Pour bien dîner, il faut être peu….

Comme dans beaucoup d’entreprises, la fin ou le début d’année sont l’occasion de réunir tout ou partie du personnel autour d’une bonne table et de célébrer les résultats de l’année écoulée et de porter des toasts pour la réussite du nouvel exercice.

Au Journal, vous pensez bien que nous respectons cette tradition quasi religieusement. Et puis comme nous ne sommes que deux, c’est pour moi l’occasion de manger en tête à tête avec Lépicurien, ce grand homme. Vous pensez bien que je suis énervée comme une puce le jour où se tient ce dîner qui restera, comme chaque année, un souvenir si cher à mon cœur qu’il me fera tenir douze mois.

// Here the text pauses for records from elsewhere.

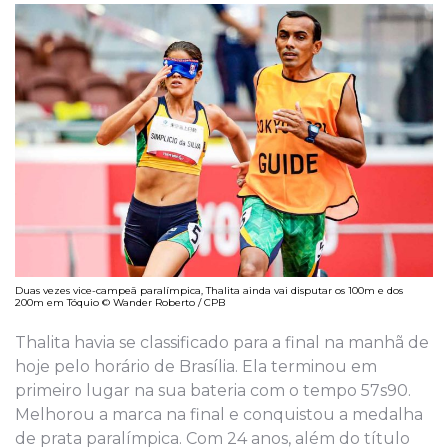
Duas vezes vice-campeã paralímpica, Thalita ainda vai disputar os 100m e dos
200m em Tóquio © Wander Roberto / CPB
Thalita havia se classificado para a final na manhã de
hoje pelo horário de Brasília. Ela terminou em
primeiro lugar na sua bateria com o tempo 57s90.
Melhorou a marca na final e conquistou a medalha
de prata paralímpica. Com 24 anos, além do título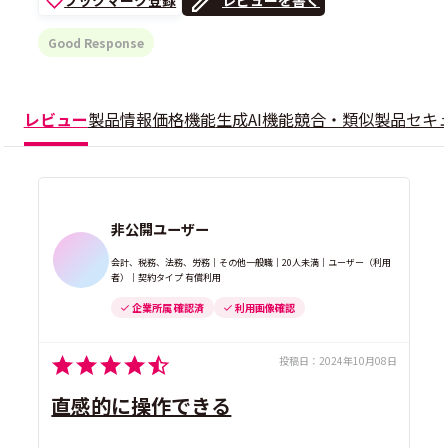
Good Response
レビュー
製品情報
価格
機能
生成AI機能
競合・類似製品
セキ
非公開ユーザー
会計、税務、法務、労務｜その他一般職｜20人未満｜ユーザー（利用
者）｜契約タイプ 有償利用
企業所属 確認済
利用画像確認
投稿日：
2024年10月08日
直感的に操作できる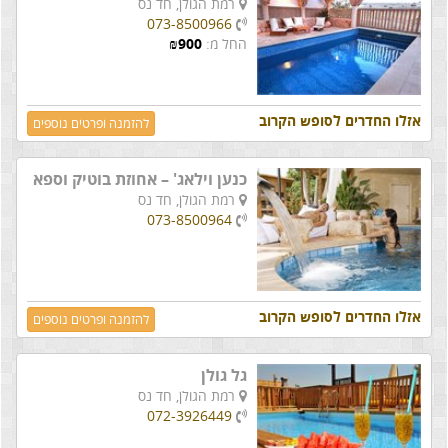
רמת הגולן,
חד נס
073-8500966
החל מ:
900
₪
אזלו החדרים לסופש הקרוב
להזמנה ופרטים נוספים
כנען וילאג' – אחוזת בוטיק וספא
רמת הגולן,
חד נס
073-8500964
אזלו החדרים לסופש הקרוב
להזמנה ופרטים נוספים
גל גולן
רמת הגולן,
חד נס
072-3926449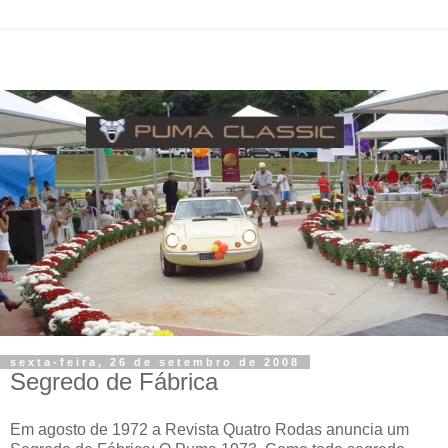
sexta-feira, 26 de setembro de 2008
Segredo de Fábrica
Em agosto de 1972 a Revista Quatro Rodas anuncia um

Si je vous raconte tout çà c’est que cette fois, ce repas avait bien mal commencé pour moi. Figurez-vous qu’au terme d’une journée de travail bien remplie, nous avons regagné nos domiciles pour nous changer. Avant de partir le boss me lâcha ces quelques mots :

-Bon Mona, je pars m’adoniser et on se retrouve à la Queue de Cochon[1] à 20h45. Ok ?

Je restais muette et ne pus que secouer la tête pour acquiescer.  Mais je ne me sentais pas bien. Mon chef si vénéré était-il membre actif d’une secte, pis, pratiquait-il l’acte solitaire ? Et pourquoi avait-il besoin de s’adoniser avant d’aller manger. Que de questions frappèrent à la porte de mon cortex au volant de ma voiture sur la route de la maison… L’autoradio crachait une chanson d’Eddy Mitchell :

Je viens vers toi, tu m’attends dans ta robe blanche
L’amour en province ressemble un peu à un dimanche…

De chaudes larmes coulent aussi mollement qu’une fuite sur un bidet. Je suis au désespoir. C’est décidé je n’écouterai plus cette chanson «Sur la route de mes fils» que vient d’annoncer l’animateur…

Arrivée chez moi, je fonce sur un dico et cherche sadoniser : il y a rien. De quoi augmenter le trouble qui m’habite ! Je pleure à nouveau aussi fort que les chutes du Niagara. Mais vous me connaissez, çà ne dure pas longtemps avec moi. Je me reprends et fonce sur Google et tape sadoniser en laissant par mégarde un espace entre le s et le a. Et là tout s’éclaire. Je lis :

S’adoniser, v. réfl.  : S’ajuster avec un trop grand soin. Se dit surtout en parlant des hommes.

La joie déferle sur mes joues aussi vite qu’une descente en bobsleigh sur une piste olympique.

Je jette mon corps de déesse sous une douche et enfile mes plus beaux atours pour rejoindre celui qui illumine quotidiennement ma vie. Ce soir tous les espoirs me sont permis. Mon chef bienaimé s’est adonisé pour moi, rien que pour moi. Youpi !!!

Mona pas envie de vous dire comment çà c’est passé, bande de vieux cochons voyeurs !


[1] C’est un restaurant et non pas un club échangiste.